Items from a dataset:
-- Opening Marker --
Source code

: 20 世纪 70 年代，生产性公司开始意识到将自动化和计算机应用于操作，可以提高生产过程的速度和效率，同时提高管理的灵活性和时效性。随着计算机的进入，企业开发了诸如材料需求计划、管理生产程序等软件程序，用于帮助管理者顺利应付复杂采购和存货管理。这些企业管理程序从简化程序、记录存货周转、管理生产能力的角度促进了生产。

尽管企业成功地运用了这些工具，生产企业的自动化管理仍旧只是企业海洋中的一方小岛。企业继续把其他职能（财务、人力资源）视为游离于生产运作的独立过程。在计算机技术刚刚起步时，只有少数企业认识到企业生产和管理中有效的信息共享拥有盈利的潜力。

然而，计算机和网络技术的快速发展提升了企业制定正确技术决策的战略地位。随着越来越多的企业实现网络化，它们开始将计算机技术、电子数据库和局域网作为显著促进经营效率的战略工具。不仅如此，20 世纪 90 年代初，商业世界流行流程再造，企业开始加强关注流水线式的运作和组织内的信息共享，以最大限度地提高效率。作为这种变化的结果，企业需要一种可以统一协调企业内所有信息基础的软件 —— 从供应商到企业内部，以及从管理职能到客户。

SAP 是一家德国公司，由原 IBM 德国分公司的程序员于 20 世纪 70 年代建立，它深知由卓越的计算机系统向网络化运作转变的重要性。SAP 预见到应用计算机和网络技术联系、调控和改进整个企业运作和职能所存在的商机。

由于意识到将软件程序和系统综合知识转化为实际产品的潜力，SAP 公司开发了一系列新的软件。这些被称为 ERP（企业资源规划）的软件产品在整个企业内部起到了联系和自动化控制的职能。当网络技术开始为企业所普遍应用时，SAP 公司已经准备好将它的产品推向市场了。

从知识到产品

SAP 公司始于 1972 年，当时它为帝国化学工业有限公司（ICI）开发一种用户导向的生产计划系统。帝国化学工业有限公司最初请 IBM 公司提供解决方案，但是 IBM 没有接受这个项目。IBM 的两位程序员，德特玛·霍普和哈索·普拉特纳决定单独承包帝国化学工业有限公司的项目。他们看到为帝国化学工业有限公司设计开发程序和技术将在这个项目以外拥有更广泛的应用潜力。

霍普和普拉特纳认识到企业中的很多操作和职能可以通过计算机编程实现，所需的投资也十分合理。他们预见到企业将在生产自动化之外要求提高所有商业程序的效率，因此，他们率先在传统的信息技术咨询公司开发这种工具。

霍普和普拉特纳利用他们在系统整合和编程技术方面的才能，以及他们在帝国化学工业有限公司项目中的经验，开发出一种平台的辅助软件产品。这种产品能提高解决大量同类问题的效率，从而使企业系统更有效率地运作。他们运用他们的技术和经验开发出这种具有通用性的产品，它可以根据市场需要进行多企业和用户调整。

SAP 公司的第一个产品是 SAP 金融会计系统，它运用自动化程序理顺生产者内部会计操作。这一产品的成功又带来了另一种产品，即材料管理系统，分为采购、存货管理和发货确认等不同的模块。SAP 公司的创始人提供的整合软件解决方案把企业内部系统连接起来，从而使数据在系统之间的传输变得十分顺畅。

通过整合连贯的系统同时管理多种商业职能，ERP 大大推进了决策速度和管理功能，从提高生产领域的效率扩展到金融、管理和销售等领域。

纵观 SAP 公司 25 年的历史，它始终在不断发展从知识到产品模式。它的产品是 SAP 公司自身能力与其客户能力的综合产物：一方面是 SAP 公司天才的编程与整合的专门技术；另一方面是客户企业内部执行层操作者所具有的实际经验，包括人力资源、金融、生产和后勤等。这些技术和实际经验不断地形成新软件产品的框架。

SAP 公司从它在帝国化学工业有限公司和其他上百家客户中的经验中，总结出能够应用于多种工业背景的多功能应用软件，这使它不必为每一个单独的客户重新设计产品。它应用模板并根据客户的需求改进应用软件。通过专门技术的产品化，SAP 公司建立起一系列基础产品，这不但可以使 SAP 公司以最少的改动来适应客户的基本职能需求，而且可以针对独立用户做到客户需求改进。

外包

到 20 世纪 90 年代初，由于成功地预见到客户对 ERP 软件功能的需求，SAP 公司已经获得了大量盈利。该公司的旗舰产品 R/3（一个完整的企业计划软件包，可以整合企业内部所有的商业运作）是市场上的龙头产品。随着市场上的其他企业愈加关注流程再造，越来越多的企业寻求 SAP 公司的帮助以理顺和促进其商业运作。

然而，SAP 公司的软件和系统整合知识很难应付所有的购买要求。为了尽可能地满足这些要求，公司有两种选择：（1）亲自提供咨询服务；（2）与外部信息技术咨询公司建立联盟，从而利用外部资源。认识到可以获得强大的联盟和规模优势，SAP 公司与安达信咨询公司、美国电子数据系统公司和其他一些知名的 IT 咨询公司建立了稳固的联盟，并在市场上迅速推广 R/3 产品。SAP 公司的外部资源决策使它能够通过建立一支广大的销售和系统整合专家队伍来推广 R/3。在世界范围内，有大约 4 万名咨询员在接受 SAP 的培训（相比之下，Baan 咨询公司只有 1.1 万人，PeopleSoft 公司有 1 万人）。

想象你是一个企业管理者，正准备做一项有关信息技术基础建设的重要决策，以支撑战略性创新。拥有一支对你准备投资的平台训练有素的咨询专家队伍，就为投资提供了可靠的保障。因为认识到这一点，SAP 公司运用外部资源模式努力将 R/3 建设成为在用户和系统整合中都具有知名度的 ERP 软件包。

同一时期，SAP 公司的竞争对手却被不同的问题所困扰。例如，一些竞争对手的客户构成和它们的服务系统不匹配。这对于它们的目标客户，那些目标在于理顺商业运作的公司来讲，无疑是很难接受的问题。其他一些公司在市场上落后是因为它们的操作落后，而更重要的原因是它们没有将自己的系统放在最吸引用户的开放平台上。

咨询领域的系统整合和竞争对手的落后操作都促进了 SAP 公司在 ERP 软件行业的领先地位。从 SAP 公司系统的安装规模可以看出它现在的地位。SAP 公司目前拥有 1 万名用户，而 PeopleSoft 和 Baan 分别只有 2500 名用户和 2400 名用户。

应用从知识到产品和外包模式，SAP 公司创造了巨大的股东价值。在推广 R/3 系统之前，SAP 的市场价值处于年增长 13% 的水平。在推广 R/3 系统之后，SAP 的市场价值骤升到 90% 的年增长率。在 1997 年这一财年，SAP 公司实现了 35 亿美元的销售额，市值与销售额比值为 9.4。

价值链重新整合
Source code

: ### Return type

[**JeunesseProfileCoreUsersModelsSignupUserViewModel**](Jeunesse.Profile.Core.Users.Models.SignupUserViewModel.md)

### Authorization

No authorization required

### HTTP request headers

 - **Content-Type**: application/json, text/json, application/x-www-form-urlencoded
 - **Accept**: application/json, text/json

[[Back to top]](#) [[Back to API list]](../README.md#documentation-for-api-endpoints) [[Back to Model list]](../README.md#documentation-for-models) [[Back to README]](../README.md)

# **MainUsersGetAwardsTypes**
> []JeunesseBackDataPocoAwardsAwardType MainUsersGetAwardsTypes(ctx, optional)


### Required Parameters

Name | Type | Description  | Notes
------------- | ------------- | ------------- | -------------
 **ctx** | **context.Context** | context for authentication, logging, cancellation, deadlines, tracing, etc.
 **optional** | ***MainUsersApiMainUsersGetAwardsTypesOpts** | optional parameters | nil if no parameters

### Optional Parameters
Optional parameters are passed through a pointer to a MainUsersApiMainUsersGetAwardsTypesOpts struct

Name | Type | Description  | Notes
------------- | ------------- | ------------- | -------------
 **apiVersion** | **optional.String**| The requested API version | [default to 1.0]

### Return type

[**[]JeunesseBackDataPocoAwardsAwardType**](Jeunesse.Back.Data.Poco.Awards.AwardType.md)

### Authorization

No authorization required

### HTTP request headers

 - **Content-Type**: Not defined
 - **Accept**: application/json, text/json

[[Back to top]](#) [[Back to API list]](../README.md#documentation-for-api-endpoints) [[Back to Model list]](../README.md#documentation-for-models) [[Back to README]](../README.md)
-- Closing Marker --
### [Task requirements]
Copy out the lines of the rows above, starting with the line that contains "尽管企业成功地运用了这些工具" and ending with the line that contains "霍普和普拉特纳利用他们在系统", including both of those lines.

### [Result of the task]
尽管企业成功地运用了这些工具，生产企业的自动化管理仍旧只是企业海洋中的一方小岛。企业继续把其他职能（财务、人力资源）视为游离于生产运作的独立过程。在计算机技术刚刚起步时，只有少数企业认识到企业生产和管理中有效的信息共享拥有盈利的潜力。

然而，计算机和网络技术的快速发展提升了企业制定正确技术决策的战略地位。随着越来越多的企业实现网络化，它们开始将计算机技术、电子数据库和局域网作为显著促进经营效率的战略工具。不仅如此，20 世纪 90 年代初，商业世界流行流程再造，企业开始加强关注流水线式的运作和组织内的信息共享，以最大限度地提高效率。作为这种变化的结果，企业需要一种可以统一协调企业内所有信息基础的软件 —— 从供应商到企业内部，以及从管理职能到客户。

SAP 是一家德国公司，由原 IBM 德国分公司的程序员于 20 世纪 70 年代建立，它深知由卓越的计算机系统向网络化运作转变的重要性。SAP 预见到应用计算机和网络技术联系、调控和改进整个企业运作和职能所存在的商机。

由于意识到将软件程序和系统综合知识转化为实际产品的潜力，SAP 公司开发了一系列新的软件。这些被称为 ERP（企业资源规划）的软件产品在整个企业内部起到了联系和自动化控制的职能。当网络技术开始为企业所普遍应用时，SAP 公司已经准备好将它的产品推向市场了。

从知识到产品

SAP 公司始于 1972 年，当时它为帝国化学工业有限公司（ICI）开发一种用户导向的生产计划系统。帝国化学工业有限公司最初请 IBM 公司提供解决方案，但是 IBM 没有接受这个项目。IBM 的两位程序员，德特玛·霍普和哈索·普拉特纳决定单独承包帝国化学工业有限公司的项目。他们看到为帝国化学工业有限公司设计开发程序和技术将在这个项目以外拥有更广泛的应用潜力。

霍普和普拉特纳认识到企业中的很多操作和职能可以通过计算机编程实现，所需的投资也十分合理。他们预见到企业将在生产自动化之外要求提高所有商业程序的效率，因此，他们率先在传统的信息技术咨询公司开发这种工具。

霍普和普拉特纳利用他们在系统整合和编程技术方面的才能，以及他们在帝国化学工业有限公司项目中的经验，开发出一种平台的辅助软件产品。这种产品能提高解决大量同类问题的效率，从而使企业系统更有效率地运作。他们运用他们的技术和经验开发出这种具有通用性的产品，它可以根据市场需要进行多企业和用户调整。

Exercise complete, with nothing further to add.